• Document segment
——

A health care administrator teared up Tuesday as she described how she decided not to quarantine people with dementia who had been infected with the coronavirus because they couldn’t be safely relocated within their nursing home.
Marie-France Jobin faced that extreme quandary when residents started contracting COVID-19 last year at the Sainte-Dorothée long-term care facility in Laval, north of Montreal. More than 100 seniors died there, the highest toll in a Quebec elder care home during the first wave of the pandemic.
Ms. Jobin is testifying this week at a coroner’s inquest into the impact of the first wave on Quebec elder care facilities, where more than 4,000 seniors died in the spring of 2020.
The inquest heard that managers didn’t realize immediately that COVID-19 could be transmitted by people who didn’t have symptoms yet.
A Feb. 6 memo from INSPQ, Quebec’s public-health advisory institute, noted that “some papers mention the possibility of transmission before symptoms appear.”
But the initial rules still stated that masks needed only to be used when dealing with staff or patients with flu-like symptoms.
At one Quebec nursing home, staff were ordered to remove masks before COVID-19 outbreak
It was only on April 3, as cases started mounting, that officials decided to go beyond the guidelines and test all the remaining residents at Sainte-Dorothée. They found that 69 of 174 tested positive.
The first case at Sainte-Dorothée was previously confirmed the evening of March 25.
Ms. Jobin said that, the next day, she set up a “hot zone” on the ground floor, where residents who tested positive could be kept apart. She also gathered a team to call all the residents’ families before the bad news would spread in the community.
The phones started ringing at the nursing stations on every floor as relatives tried to get updates about their loved ones.

——

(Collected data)
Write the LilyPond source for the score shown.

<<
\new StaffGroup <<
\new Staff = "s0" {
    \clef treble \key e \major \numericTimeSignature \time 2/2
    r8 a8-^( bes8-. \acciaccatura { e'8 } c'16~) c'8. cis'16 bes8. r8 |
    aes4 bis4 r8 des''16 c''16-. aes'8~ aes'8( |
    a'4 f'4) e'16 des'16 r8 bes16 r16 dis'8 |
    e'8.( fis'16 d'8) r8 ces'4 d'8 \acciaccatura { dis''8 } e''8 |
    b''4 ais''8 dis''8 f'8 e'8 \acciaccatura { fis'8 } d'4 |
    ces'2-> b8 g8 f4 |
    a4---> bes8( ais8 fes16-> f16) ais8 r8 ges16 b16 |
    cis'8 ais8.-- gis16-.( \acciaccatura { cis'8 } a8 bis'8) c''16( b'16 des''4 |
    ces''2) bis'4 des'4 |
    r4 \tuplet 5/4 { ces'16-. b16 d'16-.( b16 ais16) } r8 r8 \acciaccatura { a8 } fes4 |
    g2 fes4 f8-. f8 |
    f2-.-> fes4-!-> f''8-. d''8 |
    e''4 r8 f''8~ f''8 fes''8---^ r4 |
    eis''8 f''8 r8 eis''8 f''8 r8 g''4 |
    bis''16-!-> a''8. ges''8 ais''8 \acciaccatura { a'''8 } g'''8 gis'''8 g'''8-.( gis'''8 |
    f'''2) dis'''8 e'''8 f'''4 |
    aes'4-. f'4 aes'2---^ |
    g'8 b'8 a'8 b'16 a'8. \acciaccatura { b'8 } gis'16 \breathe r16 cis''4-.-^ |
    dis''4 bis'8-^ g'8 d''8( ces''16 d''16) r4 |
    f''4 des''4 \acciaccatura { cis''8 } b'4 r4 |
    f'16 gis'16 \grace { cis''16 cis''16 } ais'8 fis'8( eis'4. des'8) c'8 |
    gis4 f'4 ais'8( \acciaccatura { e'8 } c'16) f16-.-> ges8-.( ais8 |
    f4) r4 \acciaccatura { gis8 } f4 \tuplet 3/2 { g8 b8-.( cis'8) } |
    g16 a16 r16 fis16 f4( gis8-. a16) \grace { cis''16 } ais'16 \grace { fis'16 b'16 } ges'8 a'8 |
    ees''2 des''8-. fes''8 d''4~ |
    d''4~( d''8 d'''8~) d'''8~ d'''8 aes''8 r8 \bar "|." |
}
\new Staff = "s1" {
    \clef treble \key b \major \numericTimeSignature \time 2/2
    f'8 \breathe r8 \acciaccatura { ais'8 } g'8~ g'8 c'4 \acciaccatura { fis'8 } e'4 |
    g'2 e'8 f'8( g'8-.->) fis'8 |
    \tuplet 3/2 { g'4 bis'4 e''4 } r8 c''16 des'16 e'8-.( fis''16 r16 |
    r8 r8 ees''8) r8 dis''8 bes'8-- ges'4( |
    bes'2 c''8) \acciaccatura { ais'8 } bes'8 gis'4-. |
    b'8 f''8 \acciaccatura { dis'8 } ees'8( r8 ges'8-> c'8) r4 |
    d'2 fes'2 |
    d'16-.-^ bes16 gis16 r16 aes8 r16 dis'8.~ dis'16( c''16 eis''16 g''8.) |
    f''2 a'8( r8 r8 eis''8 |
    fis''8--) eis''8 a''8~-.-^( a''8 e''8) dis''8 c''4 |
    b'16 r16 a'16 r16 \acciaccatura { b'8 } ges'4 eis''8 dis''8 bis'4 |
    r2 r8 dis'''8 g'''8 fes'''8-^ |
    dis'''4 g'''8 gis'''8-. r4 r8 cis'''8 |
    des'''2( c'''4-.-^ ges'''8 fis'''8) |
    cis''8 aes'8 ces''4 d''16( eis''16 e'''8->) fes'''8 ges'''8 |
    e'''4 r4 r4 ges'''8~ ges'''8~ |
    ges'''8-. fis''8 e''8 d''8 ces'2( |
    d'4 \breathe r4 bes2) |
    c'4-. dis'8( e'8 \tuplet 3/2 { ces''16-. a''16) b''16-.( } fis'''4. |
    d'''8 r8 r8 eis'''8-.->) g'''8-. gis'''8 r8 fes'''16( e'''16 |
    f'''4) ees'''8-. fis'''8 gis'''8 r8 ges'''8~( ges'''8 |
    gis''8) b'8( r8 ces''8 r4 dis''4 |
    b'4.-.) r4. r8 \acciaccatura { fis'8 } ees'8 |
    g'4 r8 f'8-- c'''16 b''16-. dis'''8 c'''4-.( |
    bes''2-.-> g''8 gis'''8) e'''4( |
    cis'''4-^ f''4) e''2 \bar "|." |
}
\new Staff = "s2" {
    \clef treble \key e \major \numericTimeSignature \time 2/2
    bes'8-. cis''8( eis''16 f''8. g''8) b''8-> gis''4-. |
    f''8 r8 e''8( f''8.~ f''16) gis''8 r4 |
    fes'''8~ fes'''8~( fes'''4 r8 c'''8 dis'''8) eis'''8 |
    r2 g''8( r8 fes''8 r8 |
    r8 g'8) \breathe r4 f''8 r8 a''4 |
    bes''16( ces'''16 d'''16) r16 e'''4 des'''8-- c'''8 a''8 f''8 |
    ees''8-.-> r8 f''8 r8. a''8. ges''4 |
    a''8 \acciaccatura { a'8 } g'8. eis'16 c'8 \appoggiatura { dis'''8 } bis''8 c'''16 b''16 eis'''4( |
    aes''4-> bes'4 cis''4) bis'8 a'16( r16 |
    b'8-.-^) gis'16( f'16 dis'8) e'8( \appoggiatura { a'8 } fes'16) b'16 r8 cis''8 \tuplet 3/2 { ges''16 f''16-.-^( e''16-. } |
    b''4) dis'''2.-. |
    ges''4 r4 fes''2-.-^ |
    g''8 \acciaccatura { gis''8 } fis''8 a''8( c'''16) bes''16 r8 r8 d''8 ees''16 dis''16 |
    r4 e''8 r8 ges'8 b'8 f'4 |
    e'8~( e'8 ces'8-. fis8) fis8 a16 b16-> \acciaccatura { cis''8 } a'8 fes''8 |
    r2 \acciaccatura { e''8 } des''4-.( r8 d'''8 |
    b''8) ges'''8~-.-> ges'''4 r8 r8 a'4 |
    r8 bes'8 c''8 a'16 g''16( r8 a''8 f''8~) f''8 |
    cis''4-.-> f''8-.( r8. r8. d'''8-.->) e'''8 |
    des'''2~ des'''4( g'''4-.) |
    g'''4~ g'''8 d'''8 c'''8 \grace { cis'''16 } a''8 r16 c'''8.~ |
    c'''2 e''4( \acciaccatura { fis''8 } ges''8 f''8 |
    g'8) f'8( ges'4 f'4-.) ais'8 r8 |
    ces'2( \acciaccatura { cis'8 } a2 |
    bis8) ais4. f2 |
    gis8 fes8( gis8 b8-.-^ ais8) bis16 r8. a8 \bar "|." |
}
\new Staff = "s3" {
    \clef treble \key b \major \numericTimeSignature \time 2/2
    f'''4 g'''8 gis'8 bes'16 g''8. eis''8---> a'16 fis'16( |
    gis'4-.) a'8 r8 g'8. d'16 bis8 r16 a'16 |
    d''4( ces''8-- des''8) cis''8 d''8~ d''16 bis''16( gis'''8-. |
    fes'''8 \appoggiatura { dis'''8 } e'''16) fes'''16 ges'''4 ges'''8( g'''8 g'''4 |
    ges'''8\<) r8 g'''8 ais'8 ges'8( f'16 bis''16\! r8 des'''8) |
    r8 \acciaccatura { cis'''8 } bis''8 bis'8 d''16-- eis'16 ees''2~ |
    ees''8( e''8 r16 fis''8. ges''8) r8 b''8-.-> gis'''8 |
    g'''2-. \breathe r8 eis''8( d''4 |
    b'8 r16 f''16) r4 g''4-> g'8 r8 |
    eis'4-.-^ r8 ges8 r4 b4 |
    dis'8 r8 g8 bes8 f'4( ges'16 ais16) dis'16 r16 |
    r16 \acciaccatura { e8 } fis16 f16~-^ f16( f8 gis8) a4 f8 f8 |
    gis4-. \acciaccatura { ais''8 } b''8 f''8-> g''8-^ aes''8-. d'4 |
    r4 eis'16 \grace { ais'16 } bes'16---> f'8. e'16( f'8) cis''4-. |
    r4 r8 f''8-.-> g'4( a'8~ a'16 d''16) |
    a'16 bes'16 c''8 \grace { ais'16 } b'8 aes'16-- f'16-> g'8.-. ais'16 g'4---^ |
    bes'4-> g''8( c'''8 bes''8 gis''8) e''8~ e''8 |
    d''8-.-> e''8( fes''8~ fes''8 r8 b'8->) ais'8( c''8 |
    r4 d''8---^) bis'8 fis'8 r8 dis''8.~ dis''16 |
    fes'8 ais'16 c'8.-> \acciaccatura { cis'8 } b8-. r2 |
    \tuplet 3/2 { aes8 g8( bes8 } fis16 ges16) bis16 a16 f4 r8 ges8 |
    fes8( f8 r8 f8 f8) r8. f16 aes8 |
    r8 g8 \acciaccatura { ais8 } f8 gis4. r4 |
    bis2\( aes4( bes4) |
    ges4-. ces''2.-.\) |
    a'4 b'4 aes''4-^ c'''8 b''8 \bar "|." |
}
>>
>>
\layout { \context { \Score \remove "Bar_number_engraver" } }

——

• Task brief
Copy out the whole news article above about the coroner's inquest into the Sainte-Dorothée care home, word for word.

• Answer
A health care administrator teared up Tuesday as she described how she decided not to quarantine people with dementia who had been infected with the coronavirus because they couldn’t be safely relocated within their nursing home.
Marie-France Jobin faced that extreme quandary when residents started contracting COVID-19 last year at the Sainte-Dorothée long-term care facility in Laval, north of Montreal. More than 100 seniors died there, the highest toll in a Quebec elder care home during the first wave of the pandemic.
Ms. Jobin is testifying this week at a coroner’s inquest into the impact of the first wave on Quebec elder care facilities, where more than 4,000 seniors died in the spring of 2020.
The inquest heard that managers didn’t realize immediately that COVID-19 could be transmitted by people who didn’t have symptoms yet.
A Feb. 6 memo from INSPQ, Quebec’s public-health advisory institute, noted that “some papers mention the possibility of transmission before symptoms appear.”
But the initial rules still stated that masks needed only to be used when dealing with staff or patients with flu-like symptoms.
At one Quebec nursing home, staff were ordered to remove masks before COVID-19 outbreak
It was only on April 3, as cases started mounting, that officials decided to go beyond the guidelines and test all the remaining residents at Sainte-Dorothée. They found that 69 of 174 tested positive.
The first case at Sainte-Dorothée was previously confirmed the evening of March 25.
Ms. Jobin said that, the next day, she set up a “hot zone” on the ground floor, where residents who tested positive could be kept apart. She also gathered a team to call all the residents’ families before the bad news would spread in the community.
The phones started ringing at the nursing stations on every floor as relatives tried to get updates about their loved ones.